→ Instructions to follow
Scan the entries and copy each line where the word "linejoin" is present.

→ Data for the task
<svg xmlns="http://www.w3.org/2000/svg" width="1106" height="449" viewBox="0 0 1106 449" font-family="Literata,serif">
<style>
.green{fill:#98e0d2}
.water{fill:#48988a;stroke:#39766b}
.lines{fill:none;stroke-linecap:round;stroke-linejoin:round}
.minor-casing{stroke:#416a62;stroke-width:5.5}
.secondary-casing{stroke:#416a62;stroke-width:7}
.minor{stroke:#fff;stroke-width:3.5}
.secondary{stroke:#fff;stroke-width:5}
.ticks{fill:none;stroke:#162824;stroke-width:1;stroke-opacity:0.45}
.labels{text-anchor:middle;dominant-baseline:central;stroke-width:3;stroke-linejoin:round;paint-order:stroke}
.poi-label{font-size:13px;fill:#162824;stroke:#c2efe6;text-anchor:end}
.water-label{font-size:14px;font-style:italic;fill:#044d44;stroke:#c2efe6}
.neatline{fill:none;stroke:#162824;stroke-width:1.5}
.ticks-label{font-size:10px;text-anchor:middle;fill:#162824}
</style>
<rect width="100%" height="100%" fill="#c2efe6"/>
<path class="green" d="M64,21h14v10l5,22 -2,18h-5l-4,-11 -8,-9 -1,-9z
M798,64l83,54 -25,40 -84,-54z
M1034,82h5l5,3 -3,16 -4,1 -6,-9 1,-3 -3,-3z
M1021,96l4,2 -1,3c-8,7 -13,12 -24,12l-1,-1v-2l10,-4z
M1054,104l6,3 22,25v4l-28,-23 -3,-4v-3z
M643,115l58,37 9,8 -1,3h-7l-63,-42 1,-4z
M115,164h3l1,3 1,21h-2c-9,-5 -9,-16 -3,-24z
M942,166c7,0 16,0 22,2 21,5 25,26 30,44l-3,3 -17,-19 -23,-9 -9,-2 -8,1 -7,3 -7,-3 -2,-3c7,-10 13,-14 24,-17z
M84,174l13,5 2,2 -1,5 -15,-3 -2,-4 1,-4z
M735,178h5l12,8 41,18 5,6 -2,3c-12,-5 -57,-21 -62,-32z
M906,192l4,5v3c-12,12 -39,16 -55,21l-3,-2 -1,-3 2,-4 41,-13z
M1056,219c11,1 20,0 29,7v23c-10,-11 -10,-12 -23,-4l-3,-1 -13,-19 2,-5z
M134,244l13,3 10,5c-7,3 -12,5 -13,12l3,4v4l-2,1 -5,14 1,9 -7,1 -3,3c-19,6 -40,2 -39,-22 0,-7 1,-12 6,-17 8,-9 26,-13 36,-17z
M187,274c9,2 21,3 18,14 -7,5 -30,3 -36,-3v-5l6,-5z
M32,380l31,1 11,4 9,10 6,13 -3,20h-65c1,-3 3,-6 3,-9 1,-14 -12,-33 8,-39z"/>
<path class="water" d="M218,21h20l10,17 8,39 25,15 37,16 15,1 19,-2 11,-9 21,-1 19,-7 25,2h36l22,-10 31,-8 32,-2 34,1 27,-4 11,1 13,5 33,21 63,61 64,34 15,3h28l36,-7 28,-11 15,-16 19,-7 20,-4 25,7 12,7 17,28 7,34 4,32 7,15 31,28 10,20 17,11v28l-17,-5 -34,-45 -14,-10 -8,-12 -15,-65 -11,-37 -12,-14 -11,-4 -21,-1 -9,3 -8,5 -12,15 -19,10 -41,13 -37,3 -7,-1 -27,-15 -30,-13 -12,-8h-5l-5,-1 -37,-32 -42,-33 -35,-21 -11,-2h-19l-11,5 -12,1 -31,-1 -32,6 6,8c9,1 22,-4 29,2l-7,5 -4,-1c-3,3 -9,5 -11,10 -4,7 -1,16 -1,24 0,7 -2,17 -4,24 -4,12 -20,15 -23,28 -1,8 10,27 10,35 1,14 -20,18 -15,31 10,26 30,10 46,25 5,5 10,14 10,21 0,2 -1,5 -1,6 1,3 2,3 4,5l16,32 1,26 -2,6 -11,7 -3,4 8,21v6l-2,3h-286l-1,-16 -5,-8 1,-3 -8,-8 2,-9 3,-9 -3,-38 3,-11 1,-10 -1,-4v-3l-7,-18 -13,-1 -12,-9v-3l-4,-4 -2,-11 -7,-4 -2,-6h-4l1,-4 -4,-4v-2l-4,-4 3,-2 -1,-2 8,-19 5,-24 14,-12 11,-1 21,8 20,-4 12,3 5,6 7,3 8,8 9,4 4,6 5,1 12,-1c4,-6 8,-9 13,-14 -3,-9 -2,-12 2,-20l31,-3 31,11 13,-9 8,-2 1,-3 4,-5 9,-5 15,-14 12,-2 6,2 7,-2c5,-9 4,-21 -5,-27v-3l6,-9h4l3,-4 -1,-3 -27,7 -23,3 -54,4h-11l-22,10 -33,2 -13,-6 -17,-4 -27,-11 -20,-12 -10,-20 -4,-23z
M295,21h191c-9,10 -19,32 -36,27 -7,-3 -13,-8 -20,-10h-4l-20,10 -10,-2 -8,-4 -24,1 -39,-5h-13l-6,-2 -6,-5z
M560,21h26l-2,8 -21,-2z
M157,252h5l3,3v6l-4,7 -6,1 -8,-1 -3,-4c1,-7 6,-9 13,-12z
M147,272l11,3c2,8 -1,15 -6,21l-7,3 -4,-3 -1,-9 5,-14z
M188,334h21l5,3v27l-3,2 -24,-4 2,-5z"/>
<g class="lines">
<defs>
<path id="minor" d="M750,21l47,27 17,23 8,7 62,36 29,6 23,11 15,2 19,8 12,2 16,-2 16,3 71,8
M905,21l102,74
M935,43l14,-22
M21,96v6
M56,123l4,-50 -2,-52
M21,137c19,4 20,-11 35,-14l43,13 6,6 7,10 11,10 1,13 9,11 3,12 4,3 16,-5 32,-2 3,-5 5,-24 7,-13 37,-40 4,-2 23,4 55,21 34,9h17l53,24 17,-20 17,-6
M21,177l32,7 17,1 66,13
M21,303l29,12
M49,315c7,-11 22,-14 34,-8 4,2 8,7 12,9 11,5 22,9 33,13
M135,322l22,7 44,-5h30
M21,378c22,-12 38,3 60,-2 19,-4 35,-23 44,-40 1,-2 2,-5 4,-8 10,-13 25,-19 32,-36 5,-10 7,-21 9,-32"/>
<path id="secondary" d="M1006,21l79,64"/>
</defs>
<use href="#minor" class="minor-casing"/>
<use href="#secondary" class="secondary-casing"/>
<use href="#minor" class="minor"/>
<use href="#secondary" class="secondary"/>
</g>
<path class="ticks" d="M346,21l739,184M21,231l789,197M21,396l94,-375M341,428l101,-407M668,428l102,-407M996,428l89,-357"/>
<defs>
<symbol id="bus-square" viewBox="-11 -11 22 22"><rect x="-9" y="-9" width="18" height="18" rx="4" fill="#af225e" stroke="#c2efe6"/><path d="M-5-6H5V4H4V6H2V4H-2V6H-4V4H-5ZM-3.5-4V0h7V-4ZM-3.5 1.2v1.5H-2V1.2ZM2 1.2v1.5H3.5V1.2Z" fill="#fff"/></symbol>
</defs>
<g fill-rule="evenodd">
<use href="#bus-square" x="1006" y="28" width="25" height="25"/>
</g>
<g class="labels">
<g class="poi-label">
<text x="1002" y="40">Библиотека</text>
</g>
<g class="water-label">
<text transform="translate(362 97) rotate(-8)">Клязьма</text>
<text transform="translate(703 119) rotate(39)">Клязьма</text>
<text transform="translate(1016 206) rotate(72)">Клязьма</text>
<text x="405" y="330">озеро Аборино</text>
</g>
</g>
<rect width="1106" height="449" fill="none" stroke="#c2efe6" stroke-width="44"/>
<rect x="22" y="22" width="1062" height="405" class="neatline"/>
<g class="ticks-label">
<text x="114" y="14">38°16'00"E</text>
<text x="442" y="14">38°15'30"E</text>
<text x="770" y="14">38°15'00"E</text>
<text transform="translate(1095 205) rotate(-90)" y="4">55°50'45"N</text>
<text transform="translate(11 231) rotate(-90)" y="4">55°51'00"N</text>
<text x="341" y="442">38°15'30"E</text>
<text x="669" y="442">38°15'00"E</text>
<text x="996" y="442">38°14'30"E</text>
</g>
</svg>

→ Result of the task
.lines{fill:none;stroke-linecap:round;stroke-linejoin:round}
.labels{text-anchor:middle;dominant-baseline:central;stroke-width:3;stroke-linejoin:round;paint-order:stroke}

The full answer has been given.